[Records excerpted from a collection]
+++

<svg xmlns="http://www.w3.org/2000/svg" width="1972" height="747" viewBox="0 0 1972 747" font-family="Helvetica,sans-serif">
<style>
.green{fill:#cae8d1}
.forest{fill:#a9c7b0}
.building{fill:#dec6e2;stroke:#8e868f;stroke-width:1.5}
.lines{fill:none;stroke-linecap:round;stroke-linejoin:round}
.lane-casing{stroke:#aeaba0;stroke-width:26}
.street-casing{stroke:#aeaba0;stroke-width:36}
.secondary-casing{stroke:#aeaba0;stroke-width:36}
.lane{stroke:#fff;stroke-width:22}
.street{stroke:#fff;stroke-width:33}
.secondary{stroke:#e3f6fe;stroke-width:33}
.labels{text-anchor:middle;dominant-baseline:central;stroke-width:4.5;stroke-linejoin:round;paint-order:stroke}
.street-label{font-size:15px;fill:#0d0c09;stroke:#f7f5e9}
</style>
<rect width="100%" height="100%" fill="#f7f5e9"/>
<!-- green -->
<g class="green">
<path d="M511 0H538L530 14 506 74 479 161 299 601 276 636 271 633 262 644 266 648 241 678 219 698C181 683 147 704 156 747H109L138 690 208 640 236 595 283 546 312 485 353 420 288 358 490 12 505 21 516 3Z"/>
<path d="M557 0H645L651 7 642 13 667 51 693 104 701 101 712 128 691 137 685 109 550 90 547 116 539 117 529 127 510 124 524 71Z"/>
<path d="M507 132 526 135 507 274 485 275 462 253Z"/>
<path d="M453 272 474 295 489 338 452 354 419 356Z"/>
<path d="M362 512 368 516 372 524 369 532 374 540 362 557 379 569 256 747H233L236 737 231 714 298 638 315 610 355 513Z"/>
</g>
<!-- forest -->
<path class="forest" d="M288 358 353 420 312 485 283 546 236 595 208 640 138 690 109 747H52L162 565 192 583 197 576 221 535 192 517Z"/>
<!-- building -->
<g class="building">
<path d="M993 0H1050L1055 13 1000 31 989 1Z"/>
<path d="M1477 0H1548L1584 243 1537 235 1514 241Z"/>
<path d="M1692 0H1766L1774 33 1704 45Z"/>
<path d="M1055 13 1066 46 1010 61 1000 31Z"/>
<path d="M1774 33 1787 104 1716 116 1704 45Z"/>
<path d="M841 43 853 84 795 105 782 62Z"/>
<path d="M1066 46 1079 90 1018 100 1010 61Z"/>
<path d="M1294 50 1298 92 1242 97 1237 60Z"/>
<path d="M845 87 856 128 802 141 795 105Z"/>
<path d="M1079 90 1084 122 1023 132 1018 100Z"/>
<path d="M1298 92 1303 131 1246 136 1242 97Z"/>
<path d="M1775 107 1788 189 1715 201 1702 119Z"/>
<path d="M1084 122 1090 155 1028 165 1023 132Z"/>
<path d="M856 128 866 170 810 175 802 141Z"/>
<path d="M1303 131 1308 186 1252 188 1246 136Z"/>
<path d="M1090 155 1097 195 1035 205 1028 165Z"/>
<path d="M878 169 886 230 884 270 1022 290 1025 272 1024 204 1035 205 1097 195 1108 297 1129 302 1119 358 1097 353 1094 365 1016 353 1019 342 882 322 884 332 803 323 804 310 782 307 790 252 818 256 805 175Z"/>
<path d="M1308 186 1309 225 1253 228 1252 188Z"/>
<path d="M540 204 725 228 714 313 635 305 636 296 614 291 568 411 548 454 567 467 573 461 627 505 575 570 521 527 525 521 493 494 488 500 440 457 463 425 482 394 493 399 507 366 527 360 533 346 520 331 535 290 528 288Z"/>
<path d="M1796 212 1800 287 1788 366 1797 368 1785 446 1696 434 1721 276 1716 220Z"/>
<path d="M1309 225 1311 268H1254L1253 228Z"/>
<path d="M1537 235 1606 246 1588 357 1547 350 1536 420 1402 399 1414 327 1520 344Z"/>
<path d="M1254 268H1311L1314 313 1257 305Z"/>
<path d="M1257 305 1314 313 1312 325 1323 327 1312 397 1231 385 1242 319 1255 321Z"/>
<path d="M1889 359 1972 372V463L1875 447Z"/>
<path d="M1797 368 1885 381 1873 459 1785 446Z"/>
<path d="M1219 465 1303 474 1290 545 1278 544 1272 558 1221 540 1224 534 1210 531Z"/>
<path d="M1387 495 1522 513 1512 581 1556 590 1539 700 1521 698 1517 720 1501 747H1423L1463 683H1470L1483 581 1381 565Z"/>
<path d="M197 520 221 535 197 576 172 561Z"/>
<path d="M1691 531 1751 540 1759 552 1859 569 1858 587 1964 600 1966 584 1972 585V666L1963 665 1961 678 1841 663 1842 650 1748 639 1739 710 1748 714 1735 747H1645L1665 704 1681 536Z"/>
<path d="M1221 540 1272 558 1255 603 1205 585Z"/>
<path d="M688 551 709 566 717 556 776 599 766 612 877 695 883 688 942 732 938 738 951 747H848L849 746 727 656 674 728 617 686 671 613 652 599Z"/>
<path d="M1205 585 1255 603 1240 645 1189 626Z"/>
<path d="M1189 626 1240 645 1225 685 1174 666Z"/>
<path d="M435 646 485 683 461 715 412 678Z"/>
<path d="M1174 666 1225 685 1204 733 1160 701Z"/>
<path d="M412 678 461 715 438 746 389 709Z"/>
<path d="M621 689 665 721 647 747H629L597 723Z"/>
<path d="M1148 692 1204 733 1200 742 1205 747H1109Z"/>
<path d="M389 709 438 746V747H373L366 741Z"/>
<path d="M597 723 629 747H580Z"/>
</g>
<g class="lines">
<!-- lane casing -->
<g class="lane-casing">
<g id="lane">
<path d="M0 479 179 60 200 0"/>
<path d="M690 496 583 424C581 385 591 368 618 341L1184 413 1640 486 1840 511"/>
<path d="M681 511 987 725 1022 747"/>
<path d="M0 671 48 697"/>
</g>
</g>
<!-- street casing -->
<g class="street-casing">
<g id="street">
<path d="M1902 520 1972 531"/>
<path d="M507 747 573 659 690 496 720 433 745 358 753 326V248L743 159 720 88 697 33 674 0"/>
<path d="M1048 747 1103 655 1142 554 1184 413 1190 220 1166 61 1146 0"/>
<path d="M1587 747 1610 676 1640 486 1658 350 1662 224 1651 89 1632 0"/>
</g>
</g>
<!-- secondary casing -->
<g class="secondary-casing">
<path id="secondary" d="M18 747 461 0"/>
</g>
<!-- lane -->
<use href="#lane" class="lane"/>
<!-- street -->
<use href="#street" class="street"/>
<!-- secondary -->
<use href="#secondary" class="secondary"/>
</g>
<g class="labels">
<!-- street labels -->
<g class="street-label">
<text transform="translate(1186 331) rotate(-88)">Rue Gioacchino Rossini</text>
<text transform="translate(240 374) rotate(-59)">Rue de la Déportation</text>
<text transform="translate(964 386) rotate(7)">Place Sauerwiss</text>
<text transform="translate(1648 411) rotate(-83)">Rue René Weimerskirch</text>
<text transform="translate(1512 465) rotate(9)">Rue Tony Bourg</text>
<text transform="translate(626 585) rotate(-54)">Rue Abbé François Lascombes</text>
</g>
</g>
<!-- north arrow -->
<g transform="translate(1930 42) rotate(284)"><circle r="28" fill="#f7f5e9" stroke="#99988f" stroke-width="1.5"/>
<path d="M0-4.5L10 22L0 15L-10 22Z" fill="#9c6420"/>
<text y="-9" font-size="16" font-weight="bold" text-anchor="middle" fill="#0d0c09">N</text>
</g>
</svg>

+++

▶ Problem description:
Reproduce every line in the records above that contains the word "lines".

▶ Solution to this exercise:
.lines{fill:none;stroke-linecap:round;stroke-linejoin:round}
<g class="lines">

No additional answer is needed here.